Akibat pertama kalinya menghadapi mata uang mengambang, negara-negara industri berusaha mengantisipasi fluktuasi mata uangnya dengan meningkatkan cadangan devisanya dengan nilai yang sangat besar dibanding sebelumnya. Dampak yang terjadi adalah penurunan nilai US dollar secara drastis. Karena minyak bumi dinilai dalam US dollar, maka pendapatan negara-negara penghasil minyak pun mengalami penurunan nyata.
Pada 15 Oktober 1973 hingga Maret 1974 saat OAPEC (Organization of Arab Petroleum Exporting Countries) yaitu negara arab anggota OPEC ditambah Mesir dan Suriah,  melakukan penyesuaian harga jual minyaknya, munurunkan produksinya secara bertahap dan memberlakukan embargo minyak terhadap Kanada, Jepang, Belanda, Inggris, dan Amerika Serikat sebagai tindakan protes terhadap dukungan Amerika Serikat terhadap Israel dalam perang Yom Kippur.  Hal ini menyebabkan harga minyak dunia melonjak tajam. Disertai dengan pengeluaran Amerika Serikat untuk perang Vietnam yang semakin besar, mengakibatkan ekonomi dunia menjadi tertekan, dan memaksa negara-negara di dunia untuk mengeluarkan anggaran yang lebih tinggi untuk memenuhi kebutuhan energinya. Saat itu harga minyak dunia meningkat 4 kali lipat, dari harga 3 USD/barrel menjadi 12 USD/barrel pada akhir 1974. Peristiwa ini disebut sebagai First Oil Shock, dikenal juga dengan krisis minyak (Sumber: "Responding to Crisis". University of Wisconsin. April 26, 2010).
Peristiwa kedua adalah Second Oil Shock,  dikenal juga dengan krisis energi, yang terjadi akibat menurunnya produksi minyak Iran pada tahun 1979 akibat diturunkannya Shah Iran dari kekuasaannya. Walaupun secara global produksi minyak hanya menurun 4%, akan tetapi rumor yang beredar memperburuk keadaan dan trauma kelangkaan BBM tahun 1973 membuat kepanikan melanda dan harga minyak meningkat dengan drastis. Pada 5 April 1979, harga minyak di  15,85 USD/barrel, dan tidak lama kemudian menjadi 39,5 USD/barrel (Sumber: "Iran, Another Crisis for the Shah". Time. 1978-11-13).  
Peristiwa tersebut disusul oleh perang Iran-Irak yang dimulai pada 22 September 1980 ketika Irak menyerang Iran. Akibatnya Iran tidak memproduksi minyak bumi lagi, dan dunia mengalami kelangkaan energi. Persoalan ini berhasil diatasi saat negara-negara penghasil minyak meningkatkan produksinya untuk mengembalikan suplai minyak bumi dunia.
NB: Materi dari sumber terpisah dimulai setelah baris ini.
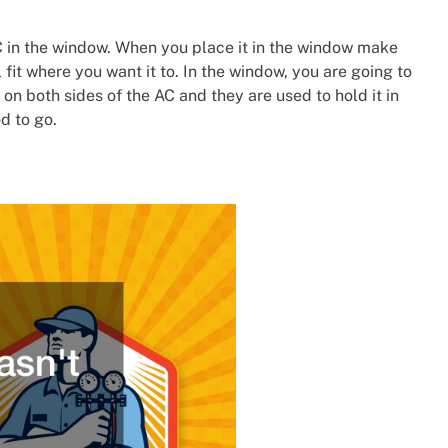
 in the window. When you place it in the window make
l fit where you want it to. In the window, you are going to
on both sides of the AC and they are used to hold it in
d to go.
Perang Iran-Irak ini baru berakhir pada Agustus 1988( Sumber: Karsh, Efraim (25 April 2002). The Iran–Iraq War: 1980–1988.).
Akibat kedua peristiwa tersebut, trauma terhadap krisis minyak dan energi membuat banyak orang sadar bahwa ketergantungan dunia akan minyak bumi sangat membahayakan efeknya bagi ekonomi, sehingga muncul gerakan untuk mengembangkan energi alternatif yang bukan berbasis minyak bumi. Hal ini didukung pula oleh isu lingkungan yang dikembangkan di konferensi Stockholm 1972 atau United Nations Conference on the Human Environtment 1972
Pada UN conference of NRSE (New and Renewable Sources Of Energy) 1981 di Nairobi, Kenya, didapatkan kesepakatan yang diantaranya adalah bahwa keamanan pasokan energi adalah yang vital untuk perkembangan ekonomi setiap negara, kelangkaan energi adalah ancaman serius bagi perdamaian,  sehingga untuk alasan ekonomi dan politik ketergantungan terhadap minyak bumi (sumber energi tak terbarukan) harus secara bertahap dikurangi, dan kebijakan eksploitasi sumber energi baru dan terbarukan, termasuk untuk cadangan energi, harus mulai didorong (Sumber: “Nairobi Declaration”, UN Documents).
Sejak saat itulah istilah sumber energi baru dan terbarukan (new and renewable source of energi) menjadi pilihan alternatif dari sumber energi minyak bumi.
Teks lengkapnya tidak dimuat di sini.